> _Source material_
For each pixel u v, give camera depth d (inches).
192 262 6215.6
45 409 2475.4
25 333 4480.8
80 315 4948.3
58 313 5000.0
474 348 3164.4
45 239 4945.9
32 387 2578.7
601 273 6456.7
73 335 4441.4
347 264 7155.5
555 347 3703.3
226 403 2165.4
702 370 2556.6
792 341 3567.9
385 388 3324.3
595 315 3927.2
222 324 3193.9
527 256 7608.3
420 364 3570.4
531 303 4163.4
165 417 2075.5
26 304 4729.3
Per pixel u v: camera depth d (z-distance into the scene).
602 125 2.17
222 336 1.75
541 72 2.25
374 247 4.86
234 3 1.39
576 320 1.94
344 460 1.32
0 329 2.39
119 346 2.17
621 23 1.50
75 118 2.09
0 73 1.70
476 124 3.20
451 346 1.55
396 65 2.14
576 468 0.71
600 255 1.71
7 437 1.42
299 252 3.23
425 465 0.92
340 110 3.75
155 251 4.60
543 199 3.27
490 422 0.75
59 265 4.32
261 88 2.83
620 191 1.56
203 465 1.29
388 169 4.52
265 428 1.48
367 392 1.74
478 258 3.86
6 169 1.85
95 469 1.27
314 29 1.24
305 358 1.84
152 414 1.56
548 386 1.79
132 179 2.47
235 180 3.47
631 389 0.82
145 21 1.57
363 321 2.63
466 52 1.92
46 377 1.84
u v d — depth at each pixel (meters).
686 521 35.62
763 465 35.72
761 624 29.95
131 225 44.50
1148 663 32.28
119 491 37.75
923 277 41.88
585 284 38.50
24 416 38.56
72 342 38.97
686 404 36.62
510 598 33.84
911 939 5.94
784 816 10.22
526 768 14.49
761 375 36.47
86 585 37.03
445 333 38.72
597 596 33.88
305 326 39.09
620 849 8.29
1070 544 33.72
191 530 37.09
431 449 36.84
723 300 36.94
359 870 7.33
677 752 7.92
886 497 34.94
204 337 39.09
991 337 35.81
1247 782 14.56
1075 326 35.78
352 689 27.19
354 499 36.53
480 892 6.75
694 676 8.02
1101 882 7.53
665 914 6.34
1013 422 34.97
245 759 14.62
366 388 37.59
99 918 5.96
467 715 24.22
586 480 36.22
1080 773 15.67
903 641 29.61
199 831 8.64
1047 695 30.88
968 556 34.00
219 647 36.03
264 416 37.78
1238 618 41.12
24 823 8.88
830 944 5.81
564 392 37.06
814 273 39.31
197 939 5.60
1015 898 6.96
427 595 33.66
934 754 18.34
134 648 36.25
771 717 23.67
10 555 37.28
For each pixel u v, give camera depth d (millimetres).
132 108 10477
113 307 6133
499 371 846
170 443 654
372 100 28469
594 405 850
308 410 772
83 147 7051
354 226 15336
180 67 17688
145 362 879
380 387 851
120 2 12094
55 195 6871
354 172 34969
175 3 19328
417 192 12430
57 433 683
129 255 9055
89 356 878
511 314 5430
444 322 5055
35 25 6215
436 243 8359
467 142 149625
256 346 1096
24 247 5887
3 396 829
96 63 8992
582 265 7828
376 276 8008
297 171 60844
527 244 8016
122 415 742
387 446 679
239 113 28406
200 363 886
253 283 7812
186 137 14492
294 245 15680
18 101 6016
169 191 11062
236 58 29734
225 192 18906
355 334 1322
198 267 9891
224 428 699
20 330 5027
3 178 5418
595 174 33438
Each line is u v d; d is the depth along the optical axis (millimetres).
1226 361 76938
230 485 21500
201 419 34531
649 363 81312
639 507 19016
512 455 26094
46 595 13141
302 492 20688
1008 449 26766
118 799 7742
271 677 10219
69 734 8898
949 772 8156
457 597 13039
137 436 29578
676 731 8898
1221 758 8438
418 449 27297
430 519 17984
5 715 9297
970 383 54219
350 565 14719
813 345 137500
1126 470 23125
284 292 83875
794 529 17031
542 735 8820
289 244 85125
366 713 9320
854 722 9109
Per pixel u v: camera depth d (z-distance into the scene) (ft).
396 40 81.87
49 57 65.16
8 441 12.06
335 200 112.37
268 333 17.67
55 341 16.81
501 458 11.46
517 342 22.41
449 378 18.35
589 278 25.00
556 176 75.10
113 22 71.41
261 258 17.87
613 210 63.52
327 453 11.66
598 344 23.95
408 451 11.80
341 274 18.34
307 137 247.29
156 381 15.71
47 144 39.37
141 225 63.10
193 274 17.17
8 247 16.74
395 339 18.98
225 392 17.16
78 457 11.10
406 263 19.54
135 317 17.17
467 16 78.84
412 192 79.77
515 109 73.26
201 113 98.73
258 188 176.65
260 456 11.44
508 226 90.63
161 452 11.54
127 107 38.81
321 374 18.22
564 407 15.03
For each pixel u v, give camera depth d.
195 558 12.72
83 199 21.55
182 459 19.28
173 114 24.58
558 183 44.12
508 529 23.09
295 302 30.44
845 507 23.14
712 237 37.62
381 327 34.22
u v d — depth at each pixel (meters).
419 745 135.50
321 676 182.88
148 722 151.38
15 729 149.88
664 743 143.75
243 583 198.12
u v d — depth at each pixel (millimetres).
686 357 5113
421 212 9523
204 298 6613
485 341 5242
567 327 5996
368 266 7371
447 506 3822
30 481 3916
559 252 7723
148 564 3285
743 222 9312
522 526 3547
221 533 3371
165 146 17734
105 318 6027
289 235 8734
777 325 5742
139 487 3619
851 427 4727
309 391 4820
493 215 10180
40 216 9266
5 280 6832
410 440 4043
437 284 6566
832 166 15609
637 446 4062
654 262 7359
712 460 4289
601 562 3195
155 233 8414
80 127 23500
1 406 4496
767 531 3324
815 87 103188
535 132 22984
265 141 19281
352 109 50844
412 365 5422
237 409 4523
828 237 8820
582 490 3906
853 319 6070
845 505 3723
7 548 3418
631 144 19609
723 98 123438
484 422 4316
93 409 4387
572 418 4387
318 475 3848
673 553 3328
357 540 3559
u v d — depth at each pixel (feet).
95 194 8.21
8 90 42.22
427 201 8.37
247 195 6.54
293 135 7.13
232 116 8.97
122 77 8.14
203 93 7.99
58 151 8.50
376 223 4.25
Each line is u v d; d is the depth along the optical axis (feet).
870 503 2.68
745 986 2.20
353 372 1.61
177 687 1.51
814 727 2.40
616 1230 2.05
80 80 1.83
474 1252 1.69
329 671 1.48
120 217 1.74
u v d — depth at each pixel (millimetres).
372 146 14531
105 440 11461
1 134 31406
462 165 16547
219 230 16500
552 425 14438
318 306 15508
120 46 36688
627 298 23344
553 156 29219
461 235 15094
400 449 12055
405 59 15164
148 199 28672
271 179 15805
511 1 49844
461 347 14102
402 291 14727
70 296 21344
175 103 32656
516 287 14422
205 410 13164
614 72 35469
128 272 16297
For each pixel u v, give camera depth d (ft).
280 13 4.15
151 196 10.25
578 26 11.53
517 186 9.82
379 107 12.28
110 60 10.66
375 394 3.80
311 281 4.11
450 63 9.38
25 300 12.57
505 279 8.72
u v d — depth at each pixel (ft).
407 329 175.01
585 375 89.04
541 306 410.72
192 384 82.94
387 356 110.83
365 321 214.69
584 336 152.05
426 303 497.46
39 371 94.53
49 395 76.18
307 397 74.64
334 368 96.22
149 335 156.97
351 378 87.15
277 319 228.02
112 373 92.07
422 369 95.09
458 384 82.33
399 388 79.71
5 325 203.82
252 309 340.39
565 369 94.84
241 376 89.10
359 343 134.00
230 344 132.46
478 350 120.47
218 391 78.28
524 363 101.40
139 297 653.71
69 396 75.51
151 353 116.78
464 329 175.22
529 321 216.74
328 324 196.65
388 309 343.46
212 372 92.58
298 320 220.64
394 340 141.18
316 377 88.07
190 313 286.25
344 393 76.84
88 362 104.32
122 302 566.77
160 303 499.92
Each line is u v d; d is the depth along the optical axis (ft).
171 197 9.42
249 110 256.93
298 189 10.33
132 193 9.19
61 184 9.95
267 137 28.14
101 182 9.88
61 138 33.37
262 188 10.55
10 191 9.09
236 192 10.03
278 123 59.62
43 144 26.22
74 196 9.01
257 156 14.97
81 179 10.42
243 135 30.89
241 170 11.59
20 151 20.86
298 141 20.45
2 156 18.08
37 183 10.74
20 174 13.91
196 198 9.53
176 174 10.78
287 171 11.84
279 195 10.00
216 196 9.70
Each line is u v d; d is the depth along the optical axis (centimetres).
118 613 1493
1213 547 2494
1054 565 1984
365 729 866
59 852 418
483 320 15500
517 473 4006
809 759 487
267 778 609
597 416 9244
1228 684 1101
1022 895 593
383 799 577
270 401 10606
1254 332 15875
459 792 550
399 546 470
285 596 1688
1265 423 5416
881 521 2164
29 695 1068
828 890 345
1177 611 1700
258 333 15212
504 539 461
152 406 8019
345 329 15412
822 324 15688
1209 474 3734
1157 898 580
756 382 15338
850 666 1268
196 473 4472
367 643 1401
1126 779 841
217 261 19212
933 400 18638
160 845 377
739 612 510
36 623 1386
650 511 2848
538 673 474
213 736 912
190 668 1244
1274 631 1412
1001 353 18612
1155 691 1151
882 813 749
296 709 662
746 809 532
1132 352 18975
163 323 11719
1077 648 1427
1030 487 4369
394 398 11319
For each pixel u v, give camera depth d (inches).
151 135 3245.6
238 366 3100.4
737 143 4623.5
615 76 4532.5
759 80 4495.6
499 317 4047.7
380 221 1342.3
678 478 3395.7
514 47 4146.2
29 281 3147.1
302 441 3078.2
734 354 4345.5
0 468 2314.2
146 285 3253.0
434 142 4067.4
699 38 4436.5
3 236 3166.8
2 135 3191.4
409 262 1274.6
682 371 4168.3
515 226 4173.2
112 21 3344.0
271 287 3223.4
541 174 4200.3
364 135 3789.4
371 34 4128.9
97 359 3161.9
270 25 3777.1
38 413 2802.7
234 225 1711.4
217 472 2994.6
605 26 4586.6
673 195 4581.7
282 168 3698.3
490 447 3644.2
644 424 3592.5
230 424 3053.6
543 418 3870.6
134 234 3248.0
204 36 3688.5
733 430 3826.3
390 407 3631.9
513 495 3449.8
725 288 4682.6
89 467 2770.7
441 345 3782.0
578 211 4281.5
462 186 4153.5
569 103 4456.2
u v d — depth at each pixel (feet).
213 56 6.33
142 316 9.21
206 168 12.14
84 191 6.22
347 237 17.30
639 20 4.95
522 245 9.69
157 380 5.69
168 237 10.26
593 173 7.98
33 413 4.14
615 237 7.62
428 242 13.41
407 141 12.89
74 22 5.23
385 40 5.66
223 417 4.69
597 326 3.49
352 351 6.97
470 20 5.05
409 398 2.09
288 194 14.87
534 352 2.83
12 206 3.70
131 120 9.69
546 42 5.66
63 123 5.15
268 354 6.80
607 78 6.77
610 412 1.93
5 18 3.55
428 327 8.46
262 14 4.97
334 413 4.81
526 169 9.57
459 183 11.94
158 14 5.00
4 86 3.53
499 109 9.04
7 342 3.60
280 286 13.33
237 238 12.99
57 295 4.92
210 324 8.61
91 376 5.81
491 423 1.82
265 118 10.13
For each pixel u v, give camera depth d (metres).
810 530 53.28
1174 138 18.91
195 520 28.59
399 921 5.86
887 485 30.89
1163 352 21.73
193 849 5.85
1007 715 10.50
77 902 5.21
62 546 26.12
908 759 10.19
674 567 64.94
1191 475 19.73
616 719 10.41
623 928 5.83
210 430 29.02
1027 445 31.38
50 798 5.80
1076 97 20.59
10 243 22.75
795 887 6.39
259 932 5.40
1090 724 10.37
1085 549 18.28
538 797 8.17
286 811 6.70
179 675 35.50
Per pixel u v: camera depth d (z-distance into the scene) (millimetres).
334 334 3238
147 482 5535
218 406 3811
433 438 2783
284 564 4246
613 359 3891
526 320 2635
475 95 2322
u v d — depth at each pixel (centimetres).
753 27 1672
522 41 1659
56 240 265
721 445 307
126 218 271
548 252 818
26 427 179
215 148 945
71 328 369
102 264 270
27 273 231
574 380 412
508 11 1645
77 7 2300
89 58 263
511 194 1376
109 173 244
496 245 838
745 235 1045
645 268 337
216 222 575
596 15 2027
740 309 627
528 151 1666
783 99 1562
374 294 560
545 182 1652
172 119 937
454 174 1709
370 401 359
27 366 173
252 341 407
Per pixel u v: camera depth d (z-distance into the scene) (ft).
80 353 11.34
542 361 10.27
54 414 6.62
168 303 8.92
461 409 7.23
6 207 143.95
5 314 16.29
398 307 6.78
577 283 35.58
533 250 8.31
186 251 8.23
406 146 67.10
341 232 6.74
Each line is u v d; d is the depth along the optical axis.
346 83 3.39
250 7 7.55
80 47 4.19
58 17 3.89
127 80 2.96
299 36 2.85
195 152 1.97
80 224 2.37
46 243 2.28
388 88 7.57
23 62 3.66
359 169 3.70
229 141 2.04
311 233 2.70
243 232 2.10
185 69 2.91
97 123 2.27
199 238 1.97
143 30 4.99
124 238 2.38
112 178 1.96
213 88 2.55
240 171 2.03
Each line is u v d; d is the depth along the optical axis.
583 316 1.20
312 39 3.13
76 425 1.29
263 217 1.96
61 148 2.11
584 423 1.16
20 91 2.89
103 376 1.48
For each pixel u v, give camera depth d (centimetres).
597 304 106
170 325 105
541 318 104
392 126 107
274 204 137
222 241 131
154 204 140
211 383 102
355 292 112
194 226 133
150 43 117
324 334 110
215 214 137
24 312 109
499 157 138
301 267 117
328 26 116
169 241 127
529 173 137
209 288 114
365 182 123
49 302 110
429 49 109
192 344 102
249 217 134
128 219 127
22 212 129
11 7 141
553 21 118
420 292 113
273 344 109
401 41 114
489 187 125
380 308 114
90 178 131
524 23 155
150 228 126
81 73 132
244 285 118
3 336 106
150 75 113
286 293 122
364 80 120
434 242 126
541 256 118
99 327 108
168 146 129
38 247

> _What you will do_
Copy, exactly and only, the lines above that begin with the one containing "192 384 82.94" and finish with the one containing "69 396 75.51".

> _Exercise response_
192 384 82.94
387 356 110.83
365 321 214.69
584 336 152.05
426 303 497.46
39 371 94.53
49 395 76.18
307 397 74.64
334 368 96.22
149 335 156.97
351 378 87.15
277 319 228.02
112 373 92.07
422 369 95.09
458 384 82.33
399 388 79.71
5 325 203.82
252 309 340.39
565 369 94.84
241 376 89.10
359 343 134.00
230 344 132.46
478 350 120.47
218 391 78.28
524 363 101.40
139 297 653.71
69 396 75.51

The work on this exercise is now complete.